Quotations from the unpublished notebooks of Francis Parkman are by the courtesy of Mason Wade and the permission of the Massachusetts Historical Society.
Finally, I acknowledge that I could not possibly have written the book if I had not had periodic assistance from Mr. John August.
B. DV.
Preface
THE purpose of this book as stated in the opening pages is a literary purpose: to realize the pre-Civil War, Far Western frontier as personal experience. It is, however, considerably longer than it would have been if fulfilling that purpose had not proved to involve a second job. I found that my friends and betters, the professional historians, had let me down. One who wanted to study the Far West at the moment when it became nationally important and to study it in its matrix could turn to no book that would help him very much. His only recourse was Paxsons encyclopedic treatment of the whole frontier from 1763 to 1893. Since Turners great beginning the frontier has been a favorite subject of the profession and yet there is no unified study of the area in which this book is set in relation to its era. There are a great many specialized studies and a vast accumulation of monograph material both of which, however, have left wholly untouched a number of matters treated herein which I have had to settle for myself. But there is no synthesis of them. The profession, in short, has broken up this phase of our history into parts; it has carefully studied most but by no means all of the parts; it has not tried to fit the parts together. And the stories I wanted to tell could not be told intelligently unless their national orientation was made clear. So perforce I have had to add to my primary job another job which it was reasonable to expect the historians would have done for me.
My hope is that, in combining the two jobs, I have not bungled both. I write for the nonexistent person called the general reader. He is here promised that, once it gets under way, my text does not long depart from actual events in the lives of actual men and women. In getting it under way I have chosen the stern but kinder way of throwing at him a first chapter of grievous weight. If he survives that, he will find things happening from then on.
By the end of the first chapter, also, the method of the book will be clear. The actual narrative is always rigorously chronological, and the parts of the book are kept as close to a chronological order as the multiplicity of stories will permit. In passages designed to illustrate or interpret the narrative, however, I range forward and backward in time as far as the end in view requires. Thus the narrative of my first chapter covers the month of January, 1846, but some of the quotations from Walt Whitman belong to 1847 and some of those from Thoreau date back to 1843 and forward to 1849. Similarly, I not only allude to the Presidential campaign of 1844 but follow some of its issues back to La Salle and on to 1942. Usually such departures from chronology are immediately self-apparent; where they are not, I have called attention to them.

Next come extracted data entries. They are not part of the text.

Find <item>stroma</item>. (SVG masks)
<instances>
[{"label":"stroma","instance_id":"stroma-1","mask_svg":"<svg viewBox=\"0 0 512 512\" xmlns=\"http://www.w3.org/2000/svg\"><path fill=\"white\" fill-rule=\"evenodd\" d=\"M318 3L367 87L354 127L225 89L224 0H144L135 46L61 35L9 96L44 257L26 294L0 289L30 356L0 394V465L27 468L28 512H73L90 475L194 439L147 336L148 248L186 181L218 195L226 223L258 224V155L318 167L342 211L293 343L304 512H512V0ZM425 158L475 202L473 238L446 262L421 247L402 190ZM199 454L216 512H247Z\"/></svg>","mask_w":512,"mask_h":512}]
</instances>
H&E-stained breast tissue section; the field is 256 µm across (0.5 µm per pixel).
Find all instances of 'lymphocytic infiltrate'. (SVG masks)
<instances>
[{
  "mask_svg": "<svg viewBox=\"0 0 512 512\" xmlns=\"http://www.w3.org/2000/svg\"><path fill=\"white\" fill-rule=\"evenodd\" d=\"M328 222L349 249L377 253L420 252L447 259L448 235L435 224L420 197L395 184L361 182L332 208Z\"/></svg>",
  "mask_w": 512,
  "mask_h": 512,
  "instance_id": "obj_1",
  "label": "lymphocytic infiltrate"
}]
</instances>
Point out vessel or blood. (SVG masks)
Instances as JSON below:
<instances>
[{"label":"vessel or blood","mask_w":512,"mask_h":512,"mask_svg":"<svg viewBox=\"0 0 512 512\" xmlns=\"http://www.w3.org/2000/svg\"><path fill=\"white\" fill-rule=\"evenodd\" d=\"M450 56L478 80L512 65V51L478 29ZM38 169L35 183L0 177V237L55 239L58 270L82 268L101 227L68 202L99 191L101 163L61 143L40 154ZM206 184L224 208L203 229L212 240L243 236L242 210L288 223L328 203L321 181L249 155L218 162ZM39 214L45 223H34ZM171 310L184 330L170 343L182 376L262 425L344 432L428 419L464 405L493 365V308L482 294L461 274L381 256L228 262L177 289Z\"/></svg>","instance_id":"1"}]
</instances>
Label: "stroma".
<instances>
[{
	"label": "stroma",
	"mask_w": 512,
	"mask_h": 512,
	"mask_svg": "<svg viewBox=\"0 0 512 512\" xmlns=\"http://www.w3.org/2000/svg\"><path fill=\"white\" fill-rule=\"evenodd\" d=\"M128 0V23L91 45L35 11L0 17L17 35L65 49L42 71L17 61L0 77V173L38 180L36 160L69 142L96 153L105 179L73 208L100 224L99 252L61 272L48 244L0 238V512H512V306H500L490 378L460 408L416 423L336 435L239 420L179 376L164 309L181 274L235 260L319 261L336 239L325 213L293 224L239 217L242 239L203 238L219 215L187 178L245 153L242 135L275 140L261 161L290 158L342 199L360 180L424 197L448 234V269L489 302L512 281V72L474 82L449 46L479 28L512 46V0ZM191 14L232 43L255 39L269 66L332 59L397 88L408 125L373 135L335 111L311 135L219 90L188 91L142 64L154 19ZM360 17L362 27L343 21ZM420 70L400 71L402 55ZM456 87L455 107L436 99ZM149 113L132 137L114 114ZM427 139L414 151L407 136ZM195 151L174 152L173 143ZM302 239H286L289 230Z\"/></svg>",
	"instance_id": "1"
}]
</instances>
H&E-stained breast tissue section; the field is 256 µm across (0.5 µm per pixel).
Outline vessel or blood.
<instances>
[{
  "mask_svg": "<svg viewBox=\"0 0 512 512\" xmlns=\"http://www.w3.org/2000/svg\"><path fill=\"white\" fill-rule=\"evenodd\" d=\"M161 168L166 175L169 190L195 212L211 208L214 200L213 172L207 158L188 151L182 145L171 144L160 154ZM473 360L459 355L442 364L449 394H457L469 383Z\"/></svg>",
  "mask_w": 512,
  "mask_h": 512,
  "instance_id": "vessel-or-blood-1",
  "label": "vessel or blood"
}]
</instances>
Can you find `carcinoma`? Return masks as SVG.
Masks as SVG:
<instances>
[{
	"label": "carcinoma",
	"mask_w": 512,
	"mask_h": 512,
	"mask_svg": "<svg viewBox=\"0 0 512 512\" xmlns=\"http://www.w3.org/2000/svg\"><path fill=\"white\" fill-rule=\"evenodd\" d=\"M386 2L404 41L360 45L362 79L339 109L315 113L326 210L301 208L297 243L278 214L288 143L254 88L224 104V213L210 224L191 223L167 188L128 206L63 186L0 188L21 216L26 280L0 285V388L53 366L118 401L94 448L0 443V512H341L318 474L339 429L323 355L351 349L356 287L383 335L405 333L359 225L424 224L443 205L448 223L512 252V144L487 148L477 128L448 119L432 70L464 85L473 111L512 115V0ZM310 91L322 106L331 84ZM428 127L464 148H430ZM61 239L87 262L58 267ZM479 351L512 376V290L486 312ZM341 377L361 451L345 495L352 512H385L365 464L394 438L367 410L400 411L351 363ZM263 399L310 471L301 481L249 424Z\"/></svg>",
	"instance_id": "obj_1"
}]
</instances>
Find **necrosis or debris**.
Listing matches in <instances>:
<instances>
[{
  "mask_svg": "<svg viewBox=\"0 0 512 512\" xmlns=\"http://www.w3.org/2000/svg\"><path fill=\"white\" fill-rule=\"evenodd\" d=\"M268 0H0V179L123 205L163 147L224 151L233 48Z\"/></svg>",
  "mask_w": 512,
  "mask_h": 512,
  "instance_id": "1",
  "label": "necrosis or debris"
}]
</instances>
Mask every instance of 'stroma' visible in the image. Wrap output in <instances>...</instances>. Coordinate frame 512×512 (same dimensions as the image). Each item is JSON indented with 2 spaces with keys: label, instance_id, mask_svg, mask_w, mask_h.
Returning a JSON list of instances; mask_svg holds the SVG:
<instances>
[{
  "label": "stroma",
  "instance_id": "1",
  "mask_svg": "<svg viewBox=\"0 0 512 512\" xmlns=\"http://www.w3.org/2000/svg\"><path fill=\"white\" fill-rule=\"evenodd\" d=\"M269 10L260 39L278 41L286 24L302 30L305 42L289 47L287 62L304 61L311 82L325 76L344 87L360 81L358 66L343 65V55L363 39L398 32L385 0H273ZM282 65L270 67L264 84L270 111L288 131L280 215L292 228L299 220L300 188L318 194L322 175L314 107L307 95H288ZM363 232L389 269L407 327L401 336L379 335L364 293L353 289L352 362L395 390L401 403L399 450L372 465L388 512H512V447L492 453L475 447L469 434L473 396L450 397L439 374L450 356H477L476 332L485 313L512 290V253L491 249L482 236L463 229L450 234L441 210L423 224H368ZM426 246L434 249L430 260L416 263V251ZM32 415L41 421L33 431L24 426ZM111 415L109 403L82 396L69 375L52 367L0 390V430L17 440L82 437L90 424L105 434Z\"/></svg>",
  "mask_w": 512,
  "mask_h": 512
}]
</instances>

Acknowledgments and a statement about bibliography are made separately.
B ERNARD D E V OTO
C AMBRIDGE , M ASSACHUSETTS
February 12, 1942
New Preface to the Year 2000 Edition
BERNARD DeVotos The Year of Decision: 1846, published in 1943, was the first of what eventually became three large-scale books on the discovery and opening of the American West. My father actually wrote them in reverse historical sequence: The third volume, The Course of Empire (1952), begins with Christopher Columbus and continental exploration; Across the Wide Missouri (1947) covers the fur trade of the 1830s; while The Year of Decision brings the complex and manifold historical narrative up to a climax in 1846. Except for brief periods, all three volumes, as well as their companion, DeVotos popular edition of The Journals of Lewis and Clark, have been in print ever since first publication. The present St. Martins Griffin edition of The Year of Decision marks the first appearance in more than a decade of a handsome, inexpensive, and easily portable paperback version.